Malgré le caractère négatif des implications des tensions apparues sur le secteur bancaire, il est important de continuer de souligner les facteurs positifs qui sont venus soutenir jusqu’ici l’économies européenne. Alors que la béquille budgétaire est toujours présente, le changement assez radical de l’équation énergétique est aussi venu apporter un soutien important à la conjoncture de la zone. Le choc massif qui a provoqué la montée des coûts énergétiques continue de s’estomper grâce à une consommation plus faible, mais surtout du fait de la forte baisse des prix, notamment du gaz. Le prix du Mwh est revenu au prix qui prévalait au début 2020, soit proche des 40 euros. Ce « contre-choc » positif sur le pouvoir d’achat se voit déjà clairement sur la balance commerciale de janvier et devrait être encore plus prononcé quant on aura les chiffres de février et mars.

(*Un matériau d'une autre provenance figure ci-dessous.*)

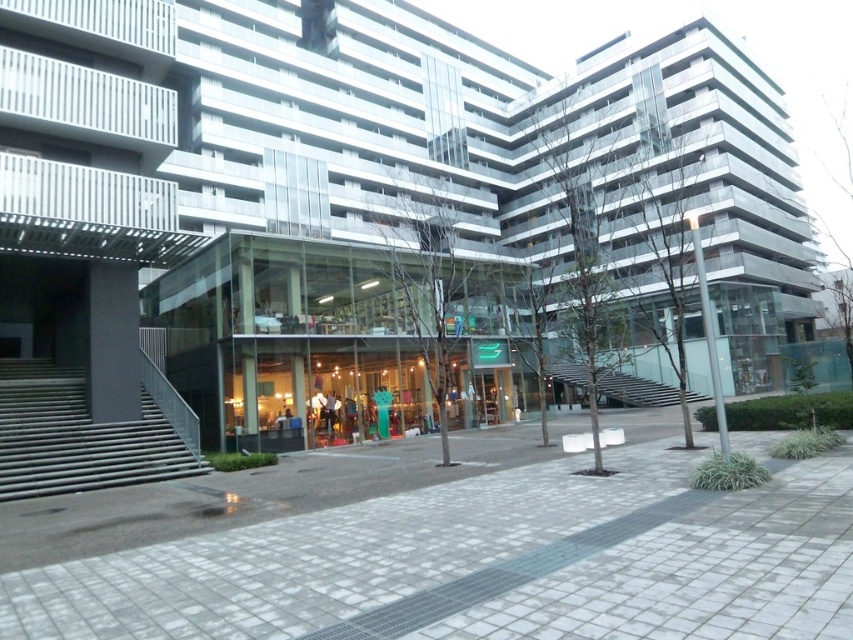
You are standing in front of the modern architectural complex. If you want to walk to the gray cobblestone pavement at center, which direction should you head towards?

The gray cobblestone pavement at center is located at point (486, 564) in the image, so you should head towards the center of the plaza to reach it.

You are standing at the entrance of the modern architectural complex and want to walk to the gray cobblestone pavement at center. According to the coordinates given, what are the exact coordinates where you should head towards?

The gray cobblestone pavement at center is located at coordinates point (486, 564), so you should head towards that exact point.

You are a visitor arriving at the plaza and want to enter the building through the main entrance. You see the metallic gray stairs at left and the glass transparent stairs at center. Which set of stairs is closer to the entrance?

The metallic gray stairs at left are closer to the entrance because the glass transparent stairs at center are positioned behind them.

Fig. 3 Zone Euro : Grâce au déclin des prix de l’énergie, notamment du gaz, le choc énergétique passé s’allège nettement 

Néanmoins, la poursuite du resserrement monétaire et probablement des banques plus prudentes devraient maintenir une activité faible sur le reste de l’année, à notre avis.

Alors que le président Chinois continue d’occuper le devant de la scène internationale avec l’accroissement des tensions géopolitiques, l’économie chinoise continue de retrouver le chemin d’une croissance plus vive peu à peu. Les dernières statistiques continuent de montrer que c’est bien l’arrêt de contraintes liées à la politique Zéro Covid qui est le moteur du rebond pour l’instant. De ce fait, on voit que c’est l’activité dans les services qui se redresse le plus rapidement.

Néanmoins, les autorités après avoir déjà tenté de soutenir la consommation par des mesures ciblées, comme les subventions à l’achat des voitures électriques  (supprimées en début d’année), devrait amplifier ses aides à l’ensemble des l’économie, notamment en utilisant l’arme usuelle du crédit. C’est sûrement dans ce sens que doit être interprétée la baisse du taux de réserves obligatoires des banques. Ceci devrait dégager plus de ressources pour accroitre les crédits octroyés par les banques. On peut s’attendre à ce que la prochaine étape soit une nouvelle baisse des taux directeurs.

Fig. 4 Chine : La banque centrale a baissé les taux de réserves obligatoires pour stimuler le crédit, mais sans baisser le taux directeur.  

On le sait, dans les épisodes précédents de relance, la stimulation de l’économie chinoise est passée souvent par une forte impulsion du crédit. Il est bien probable que cette fois-ci ce sera un peu différent. En particulier, malgré un léger rebond, la fragilité du marché immobilier reste importante et il est difficile de voir ce segment redevenir un contributeur majeur à la croissance. Néanmoins, les autorités, même si avec plus de parcimonie, devront sûrement tenter de stimuler davantage la croissance via des conditions de crédit plus attrayantes si elles veulent maintenir un élan de croissance compatible avec leurs objectifs.

Fig. 5 Chine : L’impulsion de l’économie via la stimulation du crédit est plus faible que lors des épisodes précédents de relance.